Copy every item below word for word, leaving nothing out.

_Data listing_
▼

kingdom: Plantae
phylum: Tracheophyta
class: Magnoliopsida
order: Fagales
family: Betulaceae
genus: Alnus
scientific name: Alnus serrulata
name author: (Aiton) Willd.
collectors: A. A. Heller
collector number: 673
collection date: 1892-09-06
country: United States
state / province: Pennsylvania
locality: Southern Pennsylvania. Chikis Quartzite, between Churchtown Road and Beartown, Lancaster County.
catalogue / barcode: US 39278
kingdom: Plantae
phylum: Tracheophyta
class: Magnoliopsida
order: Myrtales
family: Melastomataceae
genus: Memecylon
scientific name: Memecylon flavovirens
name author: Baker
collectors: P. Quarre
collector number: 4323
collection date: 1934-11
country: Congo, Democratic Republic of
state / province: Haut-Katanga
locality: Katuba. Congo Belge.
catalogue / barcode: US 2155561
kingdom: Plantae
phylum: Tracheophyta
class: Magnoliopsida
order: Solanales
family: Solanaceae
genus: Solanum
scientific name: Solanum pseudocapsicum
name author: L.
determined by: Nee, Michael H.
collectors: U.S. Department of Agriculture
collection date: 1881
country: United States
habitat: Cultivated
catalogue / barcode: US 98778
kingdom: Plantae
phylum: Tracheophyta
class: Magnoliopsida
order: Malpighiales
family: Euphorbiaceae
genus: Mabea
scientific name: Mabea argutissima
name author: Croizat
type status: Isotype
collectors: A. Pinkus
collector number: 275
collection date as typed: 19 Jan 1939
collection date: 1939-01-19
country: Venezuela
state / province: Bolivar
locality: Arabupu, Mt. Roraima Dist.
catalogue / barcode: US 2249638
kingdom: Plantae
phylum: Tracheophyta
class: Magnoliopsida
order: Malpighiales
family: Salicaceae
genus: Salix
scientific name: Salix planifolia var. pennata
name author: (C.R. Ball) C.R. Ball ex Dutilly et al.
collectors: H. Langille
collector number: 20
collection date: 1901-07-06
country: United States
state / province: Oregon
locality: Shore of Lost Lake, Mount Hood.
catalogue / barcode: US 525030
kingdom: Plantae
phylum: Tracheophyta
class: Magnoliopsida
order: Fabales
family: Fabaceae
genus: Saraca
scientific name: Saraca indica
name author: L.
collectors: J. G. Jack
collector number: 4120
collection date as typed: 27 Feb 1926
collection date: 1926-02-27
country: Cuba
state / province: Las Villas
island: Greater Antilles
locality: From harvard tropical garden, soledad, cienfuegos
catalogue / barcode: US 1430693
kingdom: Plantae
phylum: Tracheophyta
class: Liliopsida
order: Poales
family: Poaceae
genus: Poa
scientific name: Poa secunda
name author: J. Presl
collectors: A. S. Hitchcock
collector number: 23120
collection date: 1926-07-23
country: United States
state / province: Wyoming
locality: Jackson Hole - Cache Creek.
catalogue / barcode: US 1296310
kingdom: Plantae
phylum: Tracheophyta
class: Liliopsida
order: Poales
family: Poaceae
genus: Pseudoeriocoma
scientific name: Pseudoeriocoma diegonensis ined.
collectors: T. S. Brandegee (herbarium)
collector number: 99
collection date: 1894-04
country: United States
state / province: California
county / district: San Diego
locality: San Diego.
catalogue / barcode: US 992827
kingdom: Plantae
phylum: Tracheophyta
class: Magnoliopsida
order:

▲

_Exercise answer_
kingdom: Plantae
phylum: Tracheophyta
class: Magnoliopsida
order: Fagales
family: Betulaceae
genus: Alnus
scientific name: Alnus serrulata
name author: (Aiton) Willd.
collectors: A. A. Heller
collector number: 673
collection date: 1892-09-06
country: United States
state / province: Pennsylvania
locality: Southern Pennsylvania. Chikis Quartzite, between Churchtown Road and Beartown, Lancaster County.
catalogue / barcode: US 39278
kingdom: Plantae
phylum: Tracheophyta
class: Magnoliopsida
order: Myrtales
family: Melastomataceae
genus: Memecylon
scientific name: Memecylon flavovirens
name author: Baker
collectors: P. Quarre
collector number: 4323
collection date: 1934-11
country: Congo, Democratic Republic of
state / province: Haut-Katanga
locality: Katuba. Congo Belge.
catalogue / barcode: US 2155561
kingdom: Plantae
phylum: Tracheophyta
class: Magnoliopsida
order: Solanales
family: Solanaceae
genus: Solanum
scientific name: Solanum pseudocapsicum
name author: L.
determined by: Nee, Michael H.
collectors: U.S. Department of Agriculture
collection date: 1881
country: United States
habitat: Cultivated
catalogue / barcode: US 98778
kingdom: Plantae
phylum: Tracheophyta
class: Magnoliopsida
order: Malpighiales
family: Euphorbiaceae
genus: Mabea
scientific name: Mabea argutissima
name author: Croizat
type status: Isotype
collectors: A. Pinkus
collector number: 275
collection date as typed: 19 Jan 1939
collection date: 1939-01-19
country: Venezuela
state / province: Bolivar
locality: Arabupu, Mt. Roraima Dist.
catalogue / barcode: US 2249638
kingdom: Plantae
phylum: Tracheophyta
class: Magnoliopsida
order: Malpighiales
family: Salicaceae
genus: Salix
scientific name: Salix planifolia var. pennata
name author: (C.R. Ball) C.R. Ball ex Dutilly et al.
collectors: H. Langille
collector number: 20
collection date: 1901-07-06
country: United States
state / province: Oregon
locality: Shore of Lost Lake, Mount Hood.
catalogue / barcode: US 525030
kingdom: Plantae
phylum: Tracheophyta
class: Magnoliopsida
order: Fabales
family: Fabaceae
genus: Saraca
scientific name: Saraca indica
name author: L.
collectors: J. G. Jack
collector number: 4120
collection date as typed: 27 Feb 1926
collection date: 1926-02-27
country: Cuba
state / province: Las Villas
island: Greater Antilles
locality: From harvard tropical garden, soledad, cienfuegos
catalogue / barcode: US 1430693
kingdom: Plantae
phylum: Tracheophyta
class: Liliopsida
order: Poales
family: Poaceae
genus: Poa
scientific name: Poa secunda
name author: J. Presl
collectors: A. S. Hitchcock
collector number: 23120
collection date: 1926-07-23
country: United States
state / province: Wyoming
locality: Jackson Hole - Cache Creek.
catalogue / barcode: US 1296310
kingdom: Plantae
phylum: Tracheophyta
class: Liliopsida
order: Poales
family: Poaceae
genus: Pseudoeriocoma
scientific name: Pseudoeriocoma diegonensis ined.
collectors: T. S. Brandegee (herbarium)
collector number: 99
collection date: 1894-04
country: United States
state / province: California
county / district: San Diego
locality: San Diego.
catalogue / barcode: US 992827
kingdom: Plantae
phylum: Tracheophyta
class: Magnoliopsida
order:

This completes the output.